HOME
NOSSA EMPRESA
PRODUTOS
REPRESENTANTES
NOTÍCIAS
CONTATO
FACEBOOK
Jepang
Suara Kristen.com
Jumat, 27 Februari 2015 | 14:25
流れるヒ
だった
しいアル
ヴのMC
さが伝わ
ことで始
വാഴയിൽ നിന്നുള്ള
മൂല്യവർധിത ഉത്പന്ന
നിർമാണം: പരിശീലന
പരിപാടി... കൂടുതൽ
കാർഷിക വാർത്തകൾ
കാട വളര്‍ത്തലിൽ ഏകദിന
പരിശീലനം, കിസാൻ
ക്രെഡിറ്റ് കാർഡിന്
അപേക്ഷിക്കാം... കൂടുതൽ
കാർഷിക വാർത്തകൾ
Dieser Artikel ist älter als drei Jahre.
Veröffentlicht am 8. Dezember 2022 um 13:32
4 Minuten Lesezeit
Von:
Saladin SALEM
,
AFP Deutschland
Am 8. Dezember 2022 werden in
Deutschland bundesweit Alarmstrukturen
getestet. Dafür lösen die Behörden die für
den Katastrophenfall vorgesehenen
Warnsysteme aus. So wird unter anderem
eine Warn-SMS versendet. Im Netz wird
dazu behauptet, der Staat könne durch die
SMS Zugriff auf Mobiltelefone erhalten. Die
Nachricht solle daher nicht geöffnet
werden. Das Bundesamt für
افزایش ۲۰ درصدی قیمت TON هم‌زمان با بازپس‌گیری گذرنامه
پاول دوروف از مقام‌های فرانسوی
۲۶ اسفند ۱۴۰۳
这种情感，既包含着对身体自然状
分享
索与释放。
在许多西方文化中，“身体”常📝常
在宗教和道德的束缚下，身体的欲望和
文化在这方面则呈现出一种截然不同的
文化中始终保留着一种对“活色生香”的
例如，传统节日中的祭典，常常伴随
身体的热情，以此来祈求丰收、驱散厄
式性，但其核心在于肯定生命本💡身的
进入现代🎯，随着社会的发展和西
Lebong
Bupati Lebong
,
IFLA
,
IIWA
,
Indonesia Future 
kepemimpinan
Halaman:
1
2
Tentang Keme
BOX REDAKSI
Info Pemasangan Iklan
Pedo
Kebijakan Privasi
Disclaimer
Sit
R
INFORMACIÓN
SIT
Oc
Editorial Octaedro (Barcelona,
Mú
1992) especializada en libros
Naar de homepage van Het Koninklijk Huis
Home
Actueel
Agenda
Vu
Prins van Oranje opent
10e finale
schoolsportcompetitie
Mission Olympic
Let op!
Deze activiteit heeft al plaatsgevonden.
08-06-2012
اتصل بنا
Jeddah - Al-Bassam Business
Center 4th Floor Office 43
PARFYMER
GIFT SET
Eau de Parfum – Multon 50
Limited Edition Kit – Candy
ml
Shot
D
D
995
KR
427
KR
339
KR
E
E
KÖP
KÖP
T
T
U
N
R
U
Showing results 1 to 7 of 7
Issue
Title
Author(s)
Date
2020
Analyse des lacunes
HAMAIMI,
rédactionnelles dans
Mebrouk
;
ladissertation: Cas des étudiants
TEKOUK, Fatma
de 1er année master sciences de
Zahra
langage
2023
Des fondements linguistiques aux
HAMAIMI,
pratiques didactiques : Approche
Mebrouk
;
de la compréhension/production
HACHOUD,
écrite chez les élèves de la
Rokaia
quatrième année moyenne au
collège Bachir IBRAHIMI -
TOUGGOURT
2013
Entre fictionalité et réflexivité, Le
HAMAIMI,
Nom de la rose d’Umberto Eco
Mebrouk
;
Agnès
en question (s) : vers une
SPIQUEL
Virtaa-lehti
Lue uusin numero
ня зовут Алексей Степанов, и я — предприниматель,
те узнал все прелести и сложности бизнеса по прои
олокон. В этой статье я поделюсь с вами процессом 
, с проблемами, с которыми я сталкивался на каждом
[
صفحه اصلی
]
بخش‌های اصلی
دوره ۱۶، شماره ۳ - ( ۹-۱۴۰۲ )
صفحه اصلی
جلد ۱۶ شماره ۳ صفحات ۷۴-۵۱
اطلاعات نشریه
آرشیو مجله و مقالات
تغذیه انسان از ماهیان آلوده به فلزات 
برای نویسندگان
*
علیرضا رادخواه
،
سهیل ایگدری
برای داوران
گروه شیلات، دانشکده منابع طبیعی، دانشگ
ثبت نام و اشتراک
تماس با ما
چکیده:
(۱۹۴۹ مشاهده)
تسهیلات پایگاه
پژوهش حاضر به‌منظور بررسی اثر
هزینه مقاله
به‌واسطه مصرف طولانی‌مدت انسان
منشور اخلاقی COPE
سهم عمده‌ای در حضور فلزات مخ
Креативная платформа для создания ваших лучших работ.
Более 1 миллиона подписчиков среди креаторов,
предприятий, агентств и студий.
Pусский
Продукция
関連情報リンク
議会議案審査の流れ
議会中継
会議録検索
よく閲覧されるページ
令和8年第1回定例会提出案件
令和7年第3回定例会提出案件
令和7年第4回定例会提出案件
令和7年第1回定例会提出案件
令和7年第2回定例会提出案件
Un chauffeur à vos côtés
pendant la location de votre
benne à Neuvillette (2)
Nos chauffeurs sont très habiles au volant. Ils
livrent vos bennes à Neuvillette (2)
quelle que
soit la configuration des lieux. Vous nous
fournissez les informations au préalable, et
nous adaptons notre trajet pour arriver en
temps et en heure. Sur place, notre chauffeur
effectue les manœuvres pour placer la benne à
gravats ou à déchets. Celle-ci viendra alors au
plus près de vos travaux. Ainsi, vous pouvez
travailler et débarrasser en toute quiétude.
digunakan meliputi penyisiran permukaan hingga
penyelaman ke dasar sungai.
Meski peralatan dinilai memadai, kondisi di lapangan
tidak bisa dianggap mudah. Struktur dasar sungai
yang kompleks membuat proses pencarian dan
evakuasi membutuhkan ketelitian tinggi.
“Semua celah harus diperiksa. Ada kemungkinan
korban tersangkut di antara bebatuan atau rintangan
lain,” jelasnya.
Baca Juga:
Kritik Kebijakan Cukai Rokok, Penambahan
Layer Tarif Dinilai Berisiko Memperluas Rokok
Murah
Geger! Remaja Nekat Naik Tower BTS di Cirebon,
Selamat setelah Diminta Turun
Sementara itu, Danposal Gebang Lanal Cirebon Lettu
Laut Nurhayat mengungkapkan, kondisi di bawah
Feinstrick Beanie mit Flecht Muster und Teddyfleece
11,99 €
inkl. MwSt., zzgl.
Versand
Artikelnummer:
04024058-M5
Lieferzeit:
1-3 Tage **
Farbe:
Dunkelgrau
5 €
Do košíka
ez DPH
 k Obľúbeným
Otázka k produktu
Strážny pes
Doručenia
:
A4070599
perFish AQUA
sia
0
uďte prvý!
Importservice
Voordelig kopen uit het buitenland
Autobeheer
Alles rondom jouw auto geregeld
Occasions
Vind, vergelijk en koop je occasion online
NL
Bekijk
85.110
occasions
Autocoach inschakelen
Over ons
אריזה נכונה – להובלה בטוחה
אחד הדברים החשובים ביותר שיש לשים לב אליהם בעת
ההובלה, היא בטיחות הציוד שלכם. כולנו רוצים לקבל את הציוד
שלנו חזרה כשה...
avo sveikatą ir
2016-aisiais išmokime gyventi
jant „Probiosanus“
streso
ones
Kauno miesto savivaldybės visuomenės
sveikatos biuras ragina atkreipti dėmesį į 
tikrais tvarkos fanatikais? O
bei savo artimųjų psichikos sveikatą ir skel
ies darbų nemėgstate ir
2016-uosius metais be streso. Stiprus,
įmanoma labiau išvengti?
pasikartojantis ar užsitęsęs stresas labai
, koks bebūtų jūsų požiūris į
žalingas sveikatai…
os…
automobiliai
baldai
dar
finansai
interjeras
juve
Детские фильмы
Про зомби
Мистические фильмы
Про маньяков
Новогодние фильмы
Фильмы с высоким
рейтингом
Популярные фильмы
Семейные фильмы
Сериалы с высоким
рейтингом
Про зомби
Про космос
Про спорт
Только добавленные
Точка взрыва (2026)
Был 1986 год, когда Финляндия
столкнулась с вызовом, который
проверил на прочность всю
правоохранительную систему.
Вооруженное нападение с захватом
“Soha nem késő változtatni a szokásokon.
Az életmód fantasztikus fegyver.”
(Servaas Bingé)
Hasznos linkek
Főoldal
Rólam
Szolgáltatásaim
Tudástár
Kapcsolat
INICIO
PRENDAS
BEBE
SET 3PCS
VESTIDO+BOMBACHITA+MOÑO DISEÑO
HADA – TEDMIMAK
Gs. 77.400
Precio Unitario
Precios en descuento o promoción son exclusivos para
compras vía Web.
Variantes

━━━━

Description of the task:
Transcribe the rows above verbatim, from the first line through the line containing "身体的热情，以此来祈求丰收、驱散厄", both ends included.

Answer below:
HOME
NOSSA EMPRESA
PRODUTOS
REPRESENTANTES
NOTÍCIAS
CONTATO
FACEBOOK
Jepang
Suara Kristen.com
Jumat, 27 Februari 2015 | 14:25
流れるヒ
だった
しいアル
ヴのMC
さが伝わ
ことで始
വാഴയിൽ നിന്നുള്ള
മൂല്യവർധിത ഉത്പന്ന
നിർമാണം: പരിശീലന
പരിപാടി... കൂടുതൽ
കാർഷിക വാർത്തകൾ
കാട വളര്‍ത്തലിൽ ഏകദിന
പരിശീലനം, കിസാൻ
ക്രെഡിറ്റ് കാർഡിന്
അപേക്ഷിക്കാം... കൂടുതൽ
കാർഷിക വാർത്തകൾ
Dieser Artikel ist älter als drei Jahre.
Veröffentlicht am 8. Dezember 2022 um 13:32
4 Minuten Lesezeit
Von:
Saladin SALEM
,
AFP Deutschland
Am 8. Dezember 2022 werden in
Deutschland bundesweit Alarmstrukturen
getestet. Dafür lösen die Behörden die für
den Katastrophenfall vorgesehenen
Warnsysteme aus. So wird unter anderem
eine Warn-SMS versendet. Im Netz wird
dazu behauptet, der Staat könne durch die
SMS Zugriff auf Mobiltelefone erhalten. Die
Nachricht solle daher nicht geöffnet
werden. Das Bundesamt für
افزایش ۲۰ درصدی قیمت TON هم‌زمان با بازپس‌گیری گذرنامه
پاول دوروف از مقام‌های فرانسوی
۲۶ اسفند ۱۴۰۳
这种情感，既包含着对身体自然状
分享
索与释放。
在许多西方文化中，“身体”常📝常
在宗教和道德的束缚下，身体的欲望和
文化在这方面则呈现出一种截然不同的
文化中始终保留着一种对“活色生香”的
例如，传统节日中的祭典，常常伴随
身体的热情，以此来祈求丰收、驱散厄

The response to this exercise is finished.